Maybe that's what nudged Billboard writer Joe Lynch to credit Bowie for influencing more musical genres than any other rock star in history. (Yes, even Paul McCartney.) He cited the artist's obvious significance in glam rock, but Lynch also pointed out how Bowie changed folk with "Space Oddity" and songs on his albums Hunky Dory and The Man Who Sold the World. He listed further examples in hard rock, industrial rock, grunge, electronica, pop music, indie music, punk, even hip-hop and R&B. Even if Bowie didn't directly impact jazz and country, Lynch pointed out that he worked with numerous jazz musicians, including Pat Metheny.

Intellectual arguments aside, there are the raw numbers: Bowie's Billboard history spanned 40 years. His first hit single on the Billboard Hot 100 chart came with "Changes" (1972), while his biggest single on the Hot 100 was "Let's Dance" (1983). In second place for his Hot 100 hits was "Fame" (1975), his first-ever chart-topper. His final top 10 single on the Hot 100 was Martha and the Vandellas' "Dancing In the Street" (1985), which he covered with Mick Jagger as a fundraiser for Live Aid. Following his death, Billboard ranked the artist's top 20 biggest Hot 100 hits.


Bowie designed entire worlds and devised backstories for his onstage personae, and fashion was always a crucial element. His beloved Ziggy Stardust character may be the most memorable example, but this was true for his entire roster. Bowie's fashion choices reminded us that it's OK to be a weirdo, to embrace our idiosyncrasies, whether that means drawing a lightning bolt on your face or experimenting with gender-bending looks. Being different, even outlandish, is not a crime. It may even be a virtue, or at least cause for celebration. 

Unsurprisingly, Ella Alexander of Vogue crowned Bowie "fashion's king of self-invention." What is surprising is how eerily close to Bowie's death this declaration came. On Jan. 7, Alexander wrote, "Bowie changed his style more dramatically than any other musician in history. His transformations brought about seismic cultural shifts, changing the definition of what it meant to be a popular rock star." She went on to say that Bowie wielded fashion as a "powerful tool in communicating individuality."

It's not just fashion critics making these observations. Fashion designers agree. Take the designer Jean-Paul Gaultier, the industry's self-appointed enfant terrible.

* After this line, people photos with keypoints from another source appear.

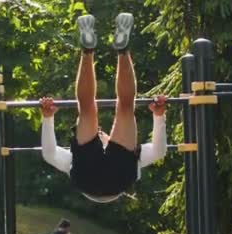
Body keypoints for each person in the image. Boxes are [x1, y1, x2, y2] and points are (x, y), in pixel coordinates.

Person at [40, 13, 168, 203]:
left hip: (110, 179)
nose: (102, 134)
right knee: (89, 108)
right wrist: (47, 118)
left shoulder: (72, 161)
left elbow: (159, 151)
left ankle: (117, 51)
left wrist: (159, 116)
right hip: (99, 180)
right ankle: (91, 51)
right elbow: (49, 154)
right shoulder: (71, 160)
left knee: (114, 107)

"[Bowie] inspired me by his creativity, his extravagance, his sense of fashion that he was constantly reinventing, by his allure, his elegance, and his androgyny," Gaultier told the Hollywood Reporter.

Jonathan Short/AP


Bowie even left his mark on technology. In a piece for U.K. marketing and media magazine Campaign, Mel Exon, managing editor of BBH and co-founder of BBH Labs, referenced an interview Bowie did with Jeremy Paxman in 1999. As Exon tells it, Bowie had such a strong grasp of how mass communication and technology go hand in hand that he prefaced the modern Internet well before it existed in its current incarnation. She pulled out this passage:

[In the past] music had a call to arms to change things, now it's a career opportunity. The Internet now carries the flag for being subversive..chaotic...There is a new demystification progress gong on between the artist and the audience [because of the Internet.

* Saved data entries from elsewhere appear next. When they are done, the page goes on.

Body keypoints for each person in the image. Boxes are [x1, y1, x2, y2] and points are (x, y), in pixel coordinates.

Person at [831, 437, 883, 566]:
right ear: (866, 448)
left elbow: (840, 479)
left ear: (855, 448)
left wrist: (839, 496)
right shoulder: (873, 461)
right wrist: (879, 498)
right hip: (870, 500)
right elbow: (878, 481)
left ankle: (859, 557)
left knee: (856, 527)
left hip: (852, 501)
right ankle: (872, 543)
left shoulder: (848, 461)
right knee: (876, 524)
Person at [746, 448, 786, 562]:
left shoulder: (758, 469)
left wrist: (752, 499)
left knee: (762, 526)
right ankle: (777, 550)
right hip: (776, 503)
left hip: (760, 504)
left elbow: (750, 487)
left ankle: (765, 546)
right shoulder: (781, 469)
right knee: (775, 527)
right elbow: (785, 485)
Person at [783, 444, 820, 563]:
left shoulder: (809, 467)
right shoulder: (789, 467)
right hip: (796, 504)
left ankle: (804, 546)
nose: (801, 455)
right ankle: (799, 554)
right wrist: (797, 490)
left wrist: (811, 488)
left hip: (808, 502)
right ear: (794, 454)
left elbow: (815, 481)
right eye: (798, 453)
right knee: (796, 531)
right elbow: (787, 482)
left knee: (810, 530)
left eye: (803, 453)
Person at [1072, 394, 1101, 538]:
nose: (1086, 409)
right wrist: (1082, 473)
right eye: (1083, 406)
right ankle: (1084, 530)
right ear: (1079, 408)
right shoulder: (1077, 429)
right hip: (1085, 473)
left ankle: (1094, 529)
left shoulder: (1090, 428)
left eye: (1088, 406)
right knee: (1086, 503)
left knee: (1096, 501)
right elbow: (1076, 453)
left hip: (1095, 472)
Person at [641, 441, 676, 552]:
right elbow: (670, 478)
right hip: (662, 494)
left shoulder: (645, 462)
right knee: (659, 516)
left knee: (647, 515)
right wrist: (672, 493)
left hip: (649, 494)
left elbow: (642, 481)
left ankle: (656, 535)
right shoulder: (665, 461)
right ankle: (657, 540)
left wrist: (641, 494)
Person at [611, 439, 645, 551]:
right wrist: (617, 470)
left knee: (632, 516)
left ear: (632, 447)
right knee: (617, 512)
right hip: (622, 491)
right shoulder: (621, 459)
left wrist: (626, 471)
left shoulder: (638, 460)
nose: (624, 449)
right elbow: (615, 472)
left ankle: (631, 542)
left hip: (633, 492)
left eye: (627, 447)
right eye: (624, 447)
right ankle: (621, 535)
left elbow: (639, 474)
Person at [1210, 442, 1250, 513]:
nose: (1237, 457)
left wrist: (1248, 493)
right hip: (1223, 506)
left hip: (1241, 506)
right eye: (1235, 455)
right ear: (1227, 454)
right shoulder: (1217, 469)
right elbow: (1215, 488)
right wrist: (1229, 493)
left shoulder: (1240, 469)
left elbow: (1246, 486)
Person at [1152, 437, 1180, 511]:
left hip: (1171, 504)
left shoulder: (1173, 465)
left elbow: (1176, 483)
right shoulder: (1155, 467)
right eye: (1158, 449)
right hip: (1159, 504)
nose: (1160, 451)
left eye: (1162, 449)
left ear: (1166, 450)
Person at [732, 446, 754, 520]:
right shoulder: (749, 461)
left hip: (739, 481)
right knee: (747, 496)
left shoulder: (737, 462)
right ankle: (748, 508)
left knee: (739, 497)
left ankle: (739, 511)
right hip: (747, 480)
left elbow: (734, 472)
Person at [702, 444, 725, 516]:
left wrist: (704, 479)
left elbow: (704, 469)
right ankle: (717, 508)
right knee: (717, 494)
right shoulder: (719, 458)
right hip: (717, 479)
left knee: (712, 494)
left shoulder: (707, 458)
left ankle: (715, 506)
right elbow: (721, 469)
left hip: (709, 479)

Bowie went on to talk about the ideas we now know as interactivity and user engagement:

The idea is that the piece of work is not finished until the audience come to it and add their own interpretation...what a piece of art is about is the grey space in the middle. That...is what the 21st century is going to be all about.

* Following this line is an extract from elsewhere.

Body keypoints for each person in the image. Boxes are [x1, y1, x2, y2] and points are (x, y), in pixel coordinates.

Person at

Indeed, user engagement is key to today's internet. Social media engagement is a perfect example. Because of Facebook, Twitter, Tumblr and other platforms, internet users constantly have the opportunity to respond to artists' work and even create new creative work in formulating that response. Even just looking at GIFs: Giphy.com alone currently has nearly 6,000 David Bowie-related GIFs. The Goblin King likely wouldn't be too startled about that. It goes back to what he said about the audience coming to art and adding to it.